Le reste de nos troupes, parmi lesquelles je me trouvais, fermait la marche après avoir tenu le périmètre jusqu’à ce que le fourgon l’eût quitté. Pour économiser les précieuses charges des contus, nombreux furent ceux à mettre l’arme à l’arçon et à tirer l’épée, pour se frayer un chemin au milieu des restes épars de la horde des maraudeurs.

Le cordon fut franchi : devant nous, la route était libre. Aussitôt, les soudards qui étaient sur les destriers attelés leur enfoncèrent les éperons dans le ventre, et Guasacht et Erblon, aidés de trois ou quatre hommes qui chevauchaient derrière le fourgon, balayèrent d’une seule décharge les Asciens juchés sur le toit de la voiture blindée, dans des flammes cramoisies suivies d’une âcre fumée. Ceux qui étaient à pied se dispersèrent immédiatement, et se retournèrent pour faire feu.

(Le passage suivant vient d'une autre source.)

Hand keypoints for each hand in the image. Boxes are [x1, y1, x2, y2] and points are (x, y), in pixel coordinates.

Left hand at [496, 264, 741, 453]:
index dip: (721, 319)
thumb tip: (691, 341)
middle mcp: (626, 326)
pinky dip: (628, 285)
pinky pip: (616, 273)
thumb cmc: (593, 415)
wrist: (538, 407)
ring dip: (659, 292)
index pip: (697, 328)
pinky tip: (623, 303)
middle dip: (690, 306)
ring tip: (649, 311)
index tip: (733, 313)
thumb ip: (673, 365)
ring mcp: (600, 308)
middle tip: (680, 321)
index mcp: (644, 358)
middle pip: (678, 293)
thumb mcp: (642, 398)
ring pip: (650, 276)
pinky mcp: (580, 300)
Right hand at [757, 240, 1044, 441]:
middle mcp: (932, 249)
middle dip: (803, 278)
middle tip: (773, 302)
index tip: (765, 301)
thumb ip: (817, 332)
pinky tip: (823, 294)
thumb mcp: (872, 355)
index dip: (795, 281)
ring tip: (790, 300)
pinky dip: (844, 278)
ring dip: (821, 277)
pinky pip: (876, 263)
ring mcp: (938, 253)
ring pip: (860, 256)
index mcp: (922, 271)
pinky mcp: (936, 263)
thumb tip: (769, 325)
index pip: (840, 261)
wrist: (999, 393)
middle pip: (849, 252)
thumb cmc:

Je ne me sentais pas le cœur de participer à ce combat. Je tirai sur les rênes, et c’est ainsi que je pus contempler – vraisemblablement avant tous les autres – la première anpiel qui – comme l’ange dans la fable de Méliton – fondit d’entre les nuages qu’ensanglantait le soleil. Elles étaient superbes à voir, dans la nudité de leur corps féminin juvénile aux formes élancées ; mais leurs ailes aux couleurs de l’arc-en-ciel avaient une envergure supérieure à celle du tératornis, et chacune de leurs mains tenait un pistolet à énergie.

Tard dans la nuit, nous étions de retour au camp. Une fois les blessés soignés, je demandai à Guasacht s’il s’y prendrait encore de la même manière dans des circonstances identiques.

Il réfléchit un certain temps. « Je n’avais aucun moyen de savoir que ces filles volantes interviendraient. Maintenant que j’y pense tranquillement, cela paraît bien naturel : il devait y avoir assez d’argent dans ce fourgon pour payer la moitié de l’armée, et il était normal que l’on envoyât des troupes d’élite pour le protéger. Mais aurais-tu été capable de le prévoir avant leur arrivée ? »

Je secouai la tête.

« Écoute bien, Sévérian. Je ne devrais pas te dire tout cela ; mais tu as fait ce que tu as pu, et tu es bien le meilleur toubib que j’aie jamais vu. De toute façon, les choses ont fini par bien tourner pour nous, n’est-ce pas ? As-tu remarqué comment leur séraphine s’est montrée amicale ? Mais après tout, qu’a-t-elle vu ? Une bande de courageux gaillards tentant de reprendre le fourgon aux Asciens. Je crois que nous devrions être cités à l’ordre de l’armée. Et peut-être même avoir une récompense.